Günlerden Cumartesiydi. Ülke, gün geçtikçe kötüye gidiyordu. Yatağımdan kalktım ve haberleri açtım. Dünyada ve Türkiye’de kaç hayvanın hastalıktan öldüğünü analiz ediyordum. Tam analizimi bitirmişken, haberlerin altında şöyle bir bilgi geçti: “Sağlığınız için hayvansal ürünlerden kurtulun ve arının.” Bu işin ciddiye bindiğini ve ülkede büyük bir hayvansal salgın olduğunu anladım.
Hayvanlar arındırılıyor, özellikle inek, keçi, koyun gibi et ve süt ürünleri elde ettiğimiz hayvanlar bir yerlere saklanıyordu.

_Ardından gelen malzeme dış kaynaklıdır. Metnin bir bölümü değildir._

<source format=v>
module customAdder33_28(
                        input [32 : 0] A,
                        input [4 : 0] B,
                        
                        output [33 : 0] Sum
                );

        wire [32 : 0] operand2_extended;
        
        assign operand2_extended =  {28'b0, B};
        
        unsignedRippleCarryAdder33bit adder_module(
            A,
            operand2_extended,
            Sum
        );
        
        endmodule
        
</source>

Ülkede dışarı çıkma yasağı olmamasına rağmen kimse dışarı çıkmıyor, sağlıkları için evde kalıyorlardı. Bazı insanlar, tedirgin oldukları için evlerindeki kedi ve köpek gibi hayvanları bile dışarı atmışlardı. Herkes haberleri takip ediyor, Sağlık Bakanlığı’nın bu konuda ne diyeceğini merakla bekliyordu.

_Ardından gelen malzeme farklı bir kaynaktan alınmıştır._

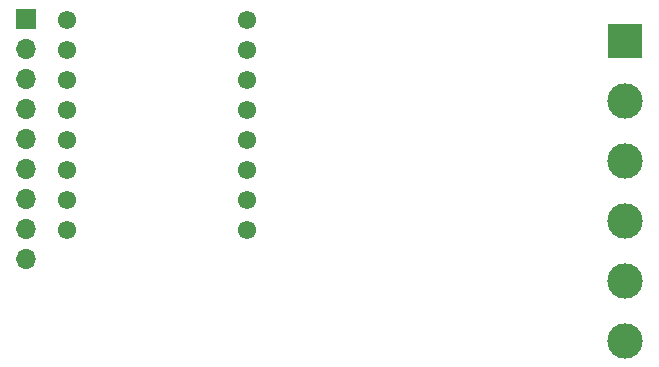
<source format=gbs>
G04 #@! TF.GenerationSoftware,KiCad,Pcbnew,6.0.11+dfsg-1*
G04 #@! TF.CreationDate,2026-01-16T17:50:55+01:00*
G04 #@! TF.ProjectId,bed-remote,6265642d-7265-46d6-9f74-652e6b696361,rev?*
G04 #@! TF.SameCoordinates,Original*
G04 #@! TF.FileFunction,Soldermask,Bot*
G04 #@! TF.FilePolarity,Negative*
%FSLAX46Y46*%
G04 Gerber Fmt 4.6, Leading zero omitted, Abs format (unit mm)*
G04 Created by KiCad (PCBNEW 6.0.11+dfsg-1) date 2026-01-16 17:50:55*
%MOMM*%
%LPD*%
G01*
G04 APERTURE LIST*
%ADD10R,1.700000X1.700000*%
%ADD11O,1.700000X1.700000*%
%ADD12R,3.000000X3.000000*%
%ADD13C,3.000000*%
%ADD14C,1.552000*%
G04 APERTURE END LIST*
D10*
X39220000Y-21460000D03*
D11*
X39220000Y-24000000D03*
X39220000Y-26540000D03*
X39220000Y-29080000D03*
X39220000Y-31620000D03*
X39220000Y-34160000D03*
X39220000Y-36700000D03*
X39220000Y-39240000D03*
X39220000Y-41780000D03*
D12*
X90000000Y-23300000D03*
D13*
X90000000Y-28380000D03*
X90000000Y-33460000D03*
X90000000Y-38540000D03*
X90000000Y-43620000D03*
X90000000Y-48700000D03*
D14*
X57920000Y-39330000D03*
X57920000Y-36790000D03*
X57920000Y-34250000D03*
X57920000Y-31710000D03*
X57920000Y-26630000D03*
X57920000Y-29170000D03*
X42680000Y-21550000D03*
X57920000Y-21550000D03*
X42680000Y-24090000D03*
X42680000Y-26630000D03*
X42680000Y-29170000D03*
X42680000Y-31710000D03*
X42680000Y-34250000D03*
X42680000Y-36790000D03*
X42680000Y-39330000D03*
X57920000Y-24090000D03*
M02*

</source>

Bu sırada, ben de yeni aldığım süt, et, tavuk, balık gibi ürünleri dışarı attım. Sağlık Bakanlığı, bu işin ciddiyetini vurguladı ve diğer ülkelerde de benzer durumların yaşandığını belirtti. İnsanlardan et ve süt ürünlerini kesinlikle tüketmemelerini ve bulundurmamalarını istedi. Ayrıca, bu ürünlerin devlet tarafından dağıtılacağını ve salgının 2030 yılına kadar süreceğini açıkladı. Yanlış okuduğumu düşündüm ama hayır, tamı tamına 26 yıl! Bu olamazdı; 26 yıl vegan mı yaşayacaktık?

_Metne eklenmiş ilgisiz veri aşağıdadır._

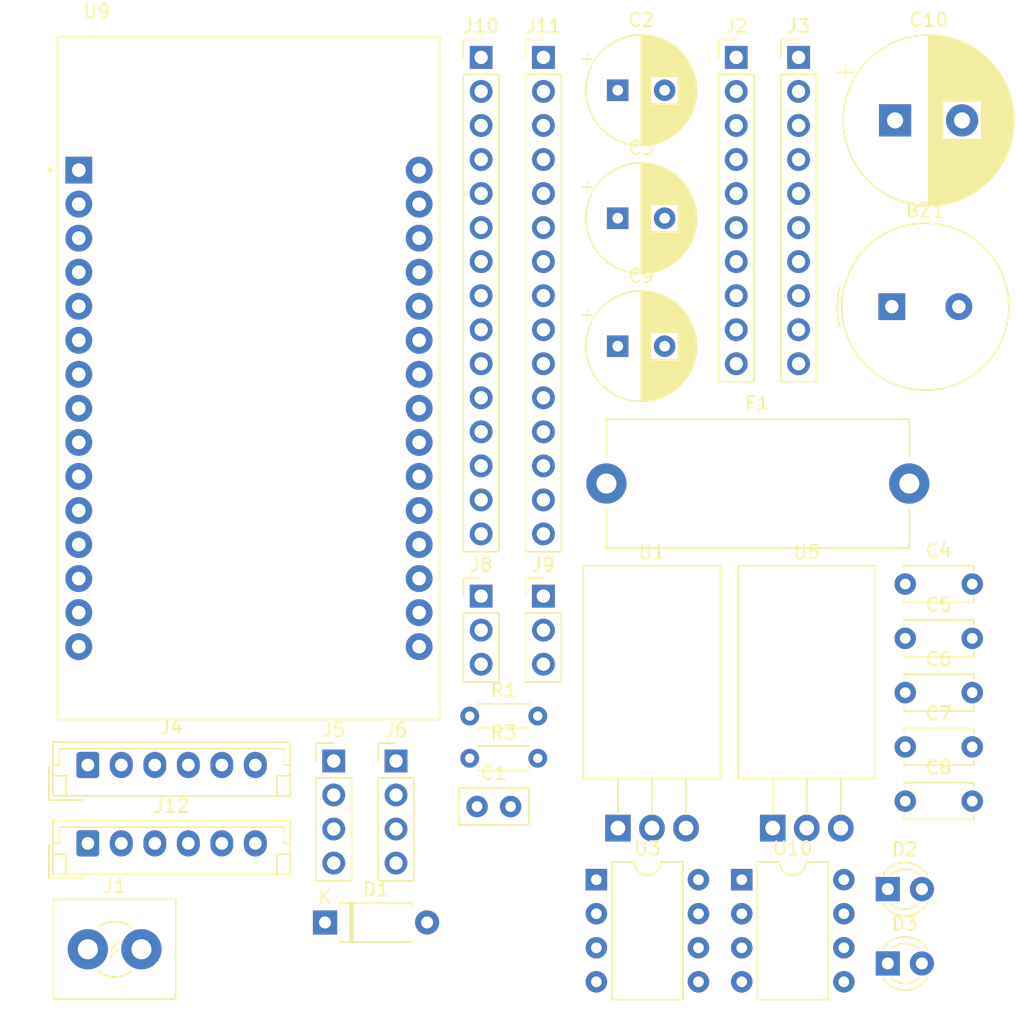
<source format=kicad_pcb>
(kicad_pcb
	(version 20240108)
	(generator "pcbnew")
	(generator_version "8.0")
	(general
		(thickness 1.6)
		(legacy_teardrops no)
	)
	(paper "A4")
	(layers
		(0 "F.Cu" signal)
		(31 "B.Cu" signal)
		(32 "B.Adhes" user "B.Adhesive")
		(33 "F.Adhes" user "F.Adhesive")
		(34 "B.Paste" user)
		(35 "F.Paste" user)
		(36 "B.SilkS" user "B.Silkscreen")
		(37 "F.SilkS" user "F.Silkscreen")
		(38 "B.Mask" user)
		(39 "F.Mask" user)
		(40 "Dwgs.User" user "User.Drawings")
		(41 "Cmts.User" user "User.Comments")
		(42 "Eco1.User" user "User.Eco1")
		(43 "Eco2.User" user "User.Eco2")
		(44 "Edge.Cuts" user)
		(45 "Margin" user)
		(46 "B.CrtYd" user "B.Courtyard")
		(47 "F.CrtYd" user "F.Courtyard")
		(48 "B.Fab" user)
		(49 "F.Fab" user)
		(50 "User.1" user)
		(51 "User.2" user)
		(52 "User.3" user)
		(53 "User.4" user)
		(54 "User.5" user)
		(55 "User.6" user)
		(56 "User.7" user)
		(57 "User.8" user)
		(58 "User.9" user)
	)
	(setup
		(pad_to_mask_clearance 0)
		(allow_soldermask_bridges_in_footprints no)
		(pcbplotparams
			(layerselection 0x00010fc_ffffffff)
			(plot_on_all_layers_selection 0x0000000_00000000)
			(disableapertmacros no)
			(usegerberextensions no)
			(usegerberattributes yes)
			(usegerberadvancedattributes yes)
			(creategerberjobfile yes)
			(dashed_line_dash_ratio 12.000000)
			(dashed_line_gap_ratio 3.000000)
			(svgprecision 4)
			(plotframeref no)
			(viasonmask no)
			(mode 1)
			(useauxorigin no)
			(hpglpennumber 1)
			(hpglpenspeed 20)
			(hpglpendiameter 15.000000)
			(pdf_front_fp_property_popups yes)
			(pdf_back_fp_property_popups yes)
			(dxfpolygonmode yes)
			(dxfimperialunits yes)
			(dxfusepcbnewfont yes)
			(psnegative no)
			(psa4output no)
			(plotreference yes)
			(plotvalue yes)
			(plotfptext yes)
			(plotinvisibletext no)
			(sketchpadsonfab no)
			(subtractmaskfromsilk no)
			(outputformat 1)
			(mirror no)
			(drillshape 1)
			(scaleselection 1)
			(outputdirectory "")
		)
	)
	(net 0 "")
	(net 1 "GND")
	(net 2 "D33")
	(net 3 "OUTMOT2")
	(net 4 "OUTMOT1")
	(net 5 "+5V")
	(net 6 "IN4")
	(net 7 "IN3")
	(net 8 "IN2")
	(net 9 "IN1")
	(net 10 "OUTMOT3")
	(net 11 "OUTMOT4")
	(net 12 "Net-(D1-K)")
	(net 13 "Net-(D1-A)")
	(net 14 "Net-(D2-A)")
	(net 15 "Net-(D3-A)")
	(net 16 "+12V")
	(net 17 "encode1 B")
	(net 18 "3.3V")
	(net 19 "encode1 A")
	(net 20 "SDA")
	(net 21 "SCL")
	(net 22 "TRIG")
	(net 23 "ECHO")
	(net 24 "sinal1")
	(net 25 "sinal2")
	(net 26 "TX2")
	(net 27 "D15")
	(net 28 "D22")
	(net 29 "3.3v")
	(net 30 "D4")
	(net 31 "D19")
	(net 32 "unconnected-(J10-Pin_12-Pad12)")
	(net 33 "unconnected-(J10-Pin_13-Pad13)")
	(net 34 "D23")
	(net 35 "D18")
	(net 36 "D2")
	(net 37 "RX2")
	(net 38 "D21")
	(net 39 "D5")
	(net 40 "D25")
	(net 41 "D13")
	(net 42 "EN")
	(net 43 "unconnected-(J11-Pin_1-Pad1)")
	(net 44 "VN")
	(net 45 "D12")
	(net 46 "D32")
	(net 47 "VP")
	(net 48 "D14")
	(net 49 "D26")
	(net 50 "D34")
	(net 51 "D27")
	(net 52 "D35")
	(net 53 "encode2 B")
	(net 54 "encode2 A")
	(net 55 "unconnected-(U3-FO-Pad6)")
	(net 56 "unconnected-(U3-BO-Pad8)")
	(net 57 "unconnected-(U9-D25-Pad23)")
	(net 58 "unconnected-(U9-RX0-Pad12)")
	(net 59 "unconnected-(U9-D26-Pad24)")
	(net 60 "unconnected-(U9-TX0-Pad13)")
	(net 61 "unconnected-(U9-D5-Pad8)")
	(net 62 "unconnected-(U10-BO-Pad8)")
	(net 63 "unconnected-(U10-FO-Pad6)")
	(footprint "Connector_PinHeader_2.54mm:PinHeader_1x03_P2.54mm_Vertical" (layer "F.Cu") (at 144.96 98.19))
	(footprint "Capacitor_THT:C_Disc_D5.0mm_W2.5mm_P2.50mm" (layer "F.Cu") (at 140.01 113.89))
	(footprint "Connector_PinHeader_2.54mm:PinHeader_1x10_P2.54mm_Vertical" (layer "F.Cu") (at 164 57.99))
	(footprint "Capacitor_THT:C_Disc_D5.0mm_W2.5mm_P5.00mm" (layer "F.Cu") (at 171.96 109.44))
	(footprint "Capacitor_THT:CP_Radial_D12.5mm_P5.00mm" (layer "F.Cu") (at 171.202082 62.69))
	(footprint "Capacitor_THT:CP_Radial_D8.0mm_P3.50mm" (layer "F.Cu") (at 150.504698 60.44))
	(footprint "Connector_PinHeader_2.54mm:PinHeader_1x10_P2.54mm_Vertical" (layer "F.Cu") (at 159.35 57.99))
	(footprint "Connector_JST:JST_EH_B6B-EH-A_1x06_P2.50mm_Vertical" (layer "F.Cu") (at 110.96 116.64))
	(footprint "Package_TO_SOT_THT:TO-220-3_Horizontal_TabDown" (layer "F.Cu") (at 162.07 115.5))
	(footprint "Package_TO_SOT_THT:TO-220-3_Horizontal_TabDown" (layer "F.Cu") (at 150.52 115.5))
	(footprint "Connector_JST:JST_EH_B6B-EH-A_1x06_P2.50mm_Vertical" (layer "F.Cu") (at 110.96 110.79))
	(footprint "Connector_PinHeader_2.54mm:PinHeader_1x03_P2.54mm_Vertical" (layer "F.Cu") (at 140.31 98.19))
	(footprint "Connector_PinHeader_2.54mm:PinHeader_1x04_P2.54mm_Vertical" (layer "F.Cu") (at 129.31 110.49))
	(footprint "Diode_THT:D_A-405_P7.62mm_Horizontal" (layer "F.Cu") (at 128.66 122.54))
	(footprint "Capacitor_THT:C_Disc_D5.0mm_W2.5mm_P5.00mm" (layer "F.Cu") (at 171.96 101.34))
	(footprint "TerminalBlock_MetzConnect:TerminalBlock_MetzConnect_360291_1x01_Horizontal_ScrewM3.0_Boxed" (layer "F.Cu") (at 110.96 124.54))
	(footprint "ESPFootprint:MODULE_ESP32_DEVKIT_V1" (layer "F.Cu") (at 122.985 81.915))
	(footprint "Fuse:Fuseholder_Cylinder-5x20mm_Stelvio-Kontek_PTF78_Horizontal_Open" (layer "F.Cu") (at 149.66 89.79))
	(footprint "Capacitor_THT:CP_Radial_D8.0mm_P3.50mm"
		(layer "F.Cu")
		(uuid "b39d4133-fbb7-4fe7-a11e-3931d5bbeb2b")
		(at 150.504698 79.54)
		(descr "CP, Radial series, Radial, pin pitch=3.50mm, , diameter=8mm, Electrolytic Capacitor")
		(tags "CP Radial series Radial pin pitch 3.50mm  diameter 8mm Electrolytic Capacitor")
		(property "Reference" "C9"
			(at 1.75 -5.25 0)
			(layer "F.SilkS")
			(uuid "89fa3bec-4def-4151-8e58-7a89422c6350")
			(effects
				(font
					(size 1 1)
					(thickness 0.15)
				)
			)
		)
		(property "Value" "100µF"
			(at 1.75 5.25 0)
			(layer "F.Fab")
			(uuid "27b085fd-47cb-47cc-b9ed-3db0d05a69b1")
			(effects
				(font
					(size 1 1)
					(thickness 0.15)
				)
			)
		)
		(property "Footprint" "Capacitor_THT:CP_Radial_D8.0mm_P3.50mm"
			(at 0 0 0)
			(unlocked yes)
			(layer "F.Fab")
			(hide yes)
			(uuid "7b544313-3465-44ed-acb9-5bbbbb746b78")
			(effects
				(font
					(size 1.27 1.27)
					(thickness 0.15)
				)
			)
		)
		(property "Datasheet" ""
			(at 0 0 0)
			(unlocked yes)
			(layer "F.Fab")
			(hide yes)
			(uuid "e52d8f2d-a5ec-44d8-8032-6d6270c35d65")
			(effects
				(font
					(size 1.27 1.27)
					(thickness 0.15)
				)
			)
		)
		(property "Description" "Polarized capacitor, US symbol"
			(at 0 0 0)
			(unlocked yes)
			(layer "F.Fab")
			(hide yes)
			(uuid "06431207-2451-48b9-94f0-223a3c48d5c8")
			(effects
				(font
					(size 1.27 1.27)
					(thickness 0.15)
				)
			)
		)
		(property ki_fp_filters "CP_*")
		(path "/f1e27086-ae7e-4446-9704-0e1bb9766fbb")
		(sheetname "Raiz")
		(sheetfile "Plaquinha.kicad_sch")
		(attr through_hole)
		(fp_line
			(start -2.659698 -2.315)
			(end -1.859698 -2.315)
			(stroke
				(width 0.12)
				(type solid)
			)
			(layer "F.SilkS")
			(uuid "68f97895-7caf-42c7-b61f-9f492b200019")
		)
		(fp_line
			(start -2.259698 -2.715)
			(end -2.259698 -1.915)
			(stroke
				(width 0.12)
				(type solid)
			)
			(layer "F.SilkS")
			(uuid "53a7164b-1db1-4652-9c6e-220e4ec4b828")
		)
		(fp_line
			(start 1.75 -4.08)
			(end 1.75 4.08)
			(stroke
				(width 0.12)
				(type solid)
			)
			(layer "F.SilkS")
			(uuid "8c1fffba-2a
... [133382 chars truncated]
</source>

Herkes donakalmış, 26 yıl nasıl yaşayacaklarını düşünüyordu. Bazı insanlar isyan edip sokaklara çıktı, ancak sokaktaki hayvanlar hastalığı bulaştırdıkları için geri dönemediler. Peki, insanlar nasıl çalışacaktı? Nasıl aileleriyle buluşacaklardı? Resmen Covid-19’a geri dönmüştük.